У Курского вокзала полковник, порывшись в карманах, все так же молча дает мне полтора рубля.
— На счетчике рубль, — говорю я, — возьмите лишние деньги.
Полковник забирает полтинник и смотрит внимательно на меня. Теперь я замечаю, что он вовсе не сердитый, просто какой-то задумчивый. А в глазах его грусть и усталость.
— Спасибо, сынок, что быстро довез, — говорит он вдруг мягко, совсем не по-военному. И вроде не торопится выходить. Потом опять весь подбирается, словно в нем разом сжалась какая-то главная пружина, резким движением берет чемодан и идет, ссутулившись, к тоннелю.
Я смотрю ему вслед, и мне кажется его спина знакомой. Где я видел такую же спину в серой шинели? И вдруг вспоминаю: точно так, ссутулившись, уходил из дома отец. Он дождался меня из школы, поцеловал
В то время отец был капитаном. А теперь и он, может быть, полковник. Ведь прошло уже девять лет. Сейчас я, пожалуй, его и не узнаю. Он тоже, наверное, носит серую папаху. Интересно, идет она ему или нет? А впрочем, об этом лучше не думать.
Я закрываю машину и иду на вокзал. Наш Андрей Павлович собрался наконец на грязи. Вчера вечером, надев очки, он долго рассматривал путевку. Потом разгладил все уголки и положил ее в новый бумажник. А утром попросил меня подобрать ему самый удачный поезд: чтобы в Кисловодск прибыл днем, а из Москвы отправлялся вечером не слишком поздно.
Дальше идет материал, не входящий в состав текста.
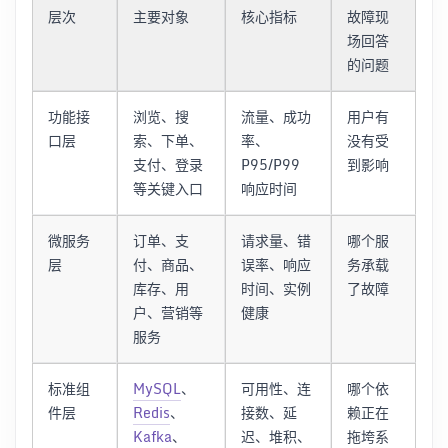
层次
主要对象
核心指标
故障现
场回答
的问题
功能接
浏览、搜
流量、成功
用户有
口层
索、下单、
率、
没有受
支付、登录
P95/P99
到影响
等关键入口
响应时间
微服务
订单、支
请求量、错
哪个服
层
付、商品、
误率、响应
务承载
库存、用
时间、实例
了故障
户、营销等
健康
服务
标准组
MySQL
、
可用性、连
哪个依
件层
Redis
、
接数、延
赖正在
Kafka
、
迟、堆积、
拖垮系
Я протискиваюсь к кассам дальнего следования, смотрю на расписание. Наконец выбираю для Андрея Павловича пару подходящих поездов и выхожу. У подъезда, прикуривая у морячка Черноморского флота, слышу сзади разговор:
— Бабушка, вам куда ехать?
— Вон тут написано. Гляньте, я не разберу.
— Так, Ульяновская. Рублевка туда стоит. Деньги-то с собой есть?
— Рупь найдется… Меня доченька должна встретить, да вот не встретила.
— Это бывает.
Тут я оглядываюсь и столбенею: с бабушкой переговаривается Аркадий Занегин. Вот никогда не думал, что он из тех, которые толкаются у вокзалов и вполголоса спрашивают: «Кому на Киевский?», «Кому на Курский?» А набрав четырех человек, получают с каждого по пятьдесят копеек. В итоге выходит ловко: рубль — в кассу, рубль — в карман.
Сейчас машина Занегина стоит где-нибудь в сторонке. Диспетчер, конечно, прикидывается, что ничего не видит, и в цепочку его не ставит. Ведь диспетчеру еще утром он подкинул два рубля, «зарядил» на день. То же самое Занегин сделал на другом вокзале. И теперь маршрут у него прост: Киевский — Курский, Курский — Киевский.
А еще он присматривает «пиджаков». Вокзальщики так называют людей из провинции, таких вот, как эта бабушка, кто не знает Москвы, кого можно везти в центр через Сокольники. Но сейчас у Занегина ничего не выйдет. Нет, не выйдет, будь я не москвич!..
Я подхожу сзади и хлопаю его по плечу. Занегин испуганно вздрагивает, но тут же, взяв себя в руки, выдавливает сухую улыбку.
— Алеша! — восклицает он. — Что здесь делаешь, котенок?
— А ты что?
— Вот мамашу собрался к дочке доставить.
Бабушка моргает светлыми глазами без ресниц.
— Сынок согласился довезти меня, старую.
— Та к, так… А сколько до Ульяновской? — я смотрю на него в упор. — Рубль, говоришь?
На угреватых щеках Занегина вдруг начинают играть желваки. Теперь он понимает, что я все слышал.